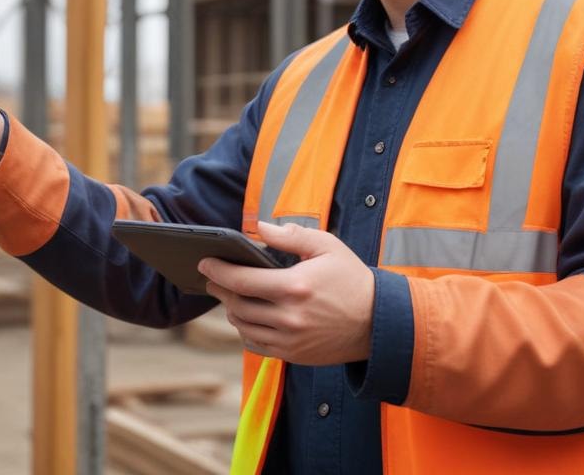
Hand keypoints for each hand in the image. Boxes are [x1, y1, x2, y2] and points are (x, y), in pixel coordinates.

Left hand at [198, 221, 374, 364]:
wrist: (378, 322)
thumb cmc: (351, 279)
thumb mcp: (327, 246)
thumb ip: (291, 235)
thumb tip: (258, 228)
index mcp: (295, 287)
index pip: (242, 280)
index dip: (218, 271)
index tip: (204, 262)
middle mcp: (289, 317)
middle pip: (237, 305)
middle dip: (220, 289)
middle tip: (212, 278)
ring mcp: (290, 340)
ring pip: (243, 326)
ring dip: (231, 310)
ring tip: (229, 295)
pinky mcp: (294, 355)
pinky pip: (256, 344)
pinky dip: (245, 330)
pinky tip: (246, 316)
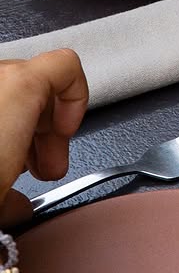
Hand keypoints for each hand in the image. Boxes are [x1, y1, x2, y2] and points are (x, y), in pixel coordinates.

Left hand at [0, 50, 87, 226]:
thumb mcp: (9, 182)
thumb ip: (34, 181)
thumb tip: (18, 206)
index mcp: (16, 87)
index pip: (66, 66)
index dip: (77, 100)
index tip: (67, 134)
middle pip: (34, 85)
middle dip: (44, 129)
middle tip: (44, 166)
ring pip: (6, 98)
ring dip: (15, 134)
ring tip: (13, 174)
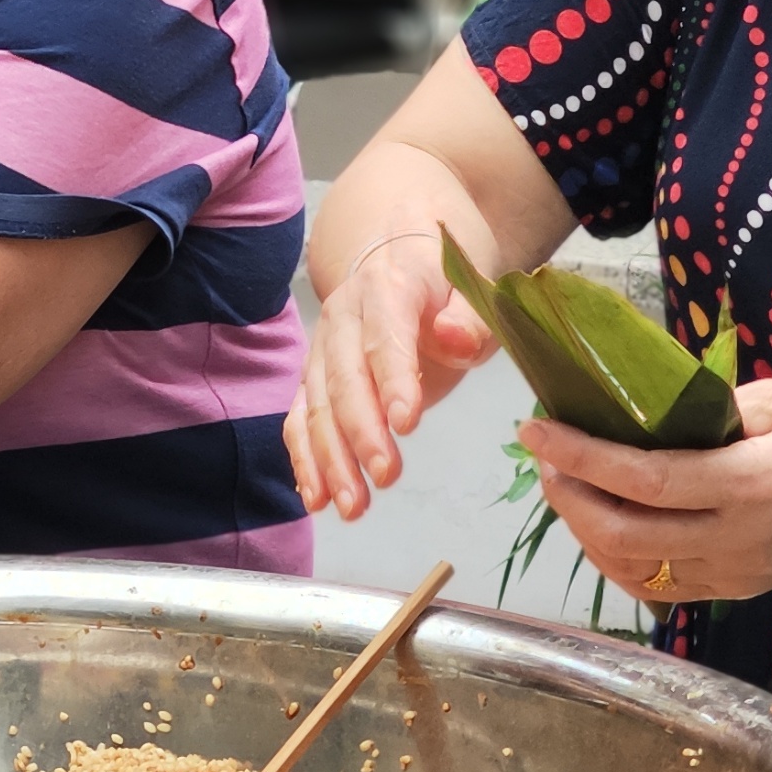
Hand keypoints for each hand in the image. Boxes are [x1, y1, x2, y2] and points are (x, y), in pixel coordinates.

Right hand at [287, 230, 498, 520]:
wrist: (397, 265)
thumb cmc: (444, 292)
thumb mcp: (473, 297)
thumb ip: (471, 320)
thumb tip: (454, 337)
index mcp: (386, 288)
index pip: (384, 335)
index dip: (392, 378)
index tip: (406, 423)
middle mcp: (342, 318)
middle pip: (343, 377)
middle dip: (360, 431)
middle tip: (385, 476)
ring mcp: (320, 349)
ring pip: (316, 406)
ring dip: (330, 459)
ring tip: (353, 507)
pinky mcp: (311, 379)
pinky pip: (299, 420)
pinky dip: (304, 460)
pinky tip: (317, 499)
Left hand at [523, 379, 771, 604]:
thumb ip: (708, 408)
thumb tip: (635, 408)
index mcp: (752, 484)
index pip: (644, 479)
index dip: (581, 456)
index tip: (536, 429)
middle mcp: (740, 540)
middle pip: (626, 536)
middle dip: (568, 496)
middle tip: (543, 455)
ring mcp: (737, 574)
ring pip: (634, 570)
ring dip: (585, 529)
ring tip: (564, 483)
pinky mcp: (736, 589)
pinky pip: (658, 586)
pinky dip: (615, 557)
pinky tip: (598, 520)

#####

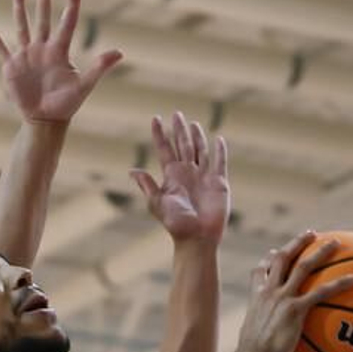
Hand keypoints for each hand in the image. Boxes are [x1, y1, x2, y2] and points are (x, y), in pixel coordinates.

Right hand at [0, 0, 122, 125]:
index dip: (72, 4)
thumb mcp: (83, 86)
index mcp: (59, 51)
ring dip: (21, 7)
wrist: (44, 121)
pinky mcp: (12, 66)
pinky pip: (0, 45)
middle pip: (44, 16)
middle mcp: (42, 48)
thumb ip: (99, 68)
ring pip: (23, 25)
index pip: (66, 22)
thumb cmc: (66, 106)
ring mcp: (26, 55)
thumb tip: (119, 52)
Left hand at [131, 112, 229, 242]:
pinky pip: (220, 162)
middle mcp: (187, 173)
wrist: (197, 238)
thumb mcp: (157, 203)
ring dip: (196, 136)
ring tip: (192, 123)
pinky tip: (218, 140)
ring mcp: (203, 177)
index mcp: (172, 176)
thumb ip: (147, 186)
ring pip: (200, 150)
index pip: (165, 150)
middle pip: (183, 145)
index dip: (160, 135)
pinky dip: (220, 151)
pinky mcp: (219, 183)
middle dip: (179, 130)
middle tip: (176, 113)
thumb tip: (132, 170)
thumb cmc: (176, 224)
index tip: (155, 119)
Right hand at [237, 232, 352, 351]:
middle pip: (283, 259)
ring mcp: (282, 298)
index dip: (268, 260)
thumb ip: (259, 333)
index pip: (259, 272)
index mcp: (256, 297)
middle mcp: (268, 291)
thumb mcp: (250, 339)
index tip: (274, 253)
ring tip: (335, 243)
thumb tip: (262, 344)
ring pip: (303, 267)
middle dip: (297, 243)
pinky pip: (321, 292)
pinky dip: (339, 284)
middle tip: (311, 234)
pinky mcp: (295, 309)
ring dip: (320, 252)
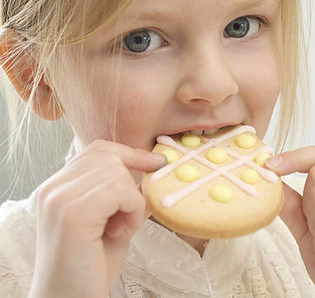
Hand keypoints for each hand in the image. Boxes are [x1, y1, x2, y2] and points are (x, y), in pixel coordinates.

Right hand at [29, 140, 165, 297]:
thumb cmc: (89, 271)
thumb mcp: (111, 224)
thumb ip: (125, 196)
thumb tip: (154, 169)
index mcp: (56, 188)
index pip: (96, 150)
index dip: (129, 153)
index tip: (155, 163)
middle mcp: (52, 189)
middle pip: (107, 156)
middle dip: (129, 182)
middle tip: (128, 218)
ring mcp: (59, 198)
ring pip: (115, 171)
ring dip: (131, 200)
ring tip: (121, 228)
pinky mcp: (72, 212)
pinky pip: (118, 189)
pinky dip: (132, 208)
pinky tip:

#####

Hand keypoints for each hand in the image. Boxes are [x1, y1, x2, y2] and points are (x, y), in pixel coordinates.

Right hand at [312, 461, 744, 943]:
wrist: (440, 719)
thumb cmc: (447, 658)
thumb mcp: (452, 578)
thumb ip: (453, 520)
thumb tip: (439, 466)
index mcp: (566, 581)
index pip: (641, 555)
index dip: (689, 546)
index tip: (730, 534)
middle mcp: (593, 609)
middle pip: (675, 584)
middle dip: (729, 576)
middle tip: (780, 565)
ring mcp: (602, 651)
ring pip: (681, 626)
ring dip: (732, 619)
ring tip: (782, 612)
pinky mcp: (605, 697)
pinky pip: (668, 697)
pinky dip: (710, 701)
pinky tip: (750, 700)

#####

**What to produce:** Write down again, exactly as given, only the lines above that fall from the line with "ring pip: (316, 406)" to the line with "pinky tip: (598, 520)", inclusive.

**Output of the task:**
ring pip: (316, 406)
ring dip: (330, 459)
ring tip: (353, 507)
pinky mcp: (311, 379)
pinky pip: (299, 420)
pinky dip: (304, 460)
pinky tip: (317, 499)
Left hand at [523, 379, 771, 604]:
thumb ip: (708, 408)
thumb tip: (635, 408)
index mcp: (752, 484)
index pip: (644, 479)
index dip: (581, 456)
index tip: (536, 429)
middle mcp: (740, 540)
middle pip: (626, 536)
middle dip: (568, 496)
middle tip: (543, 455)
ring mcp: (737, 574)
ring pip: (634, 570)
ring dip: (585, 529)
ring tip: (564, 483)
pinky mcp: (736, 589)
pinky pip: (658, 586)
pinky dip: (615, 557)
pinky tip: (598, 520)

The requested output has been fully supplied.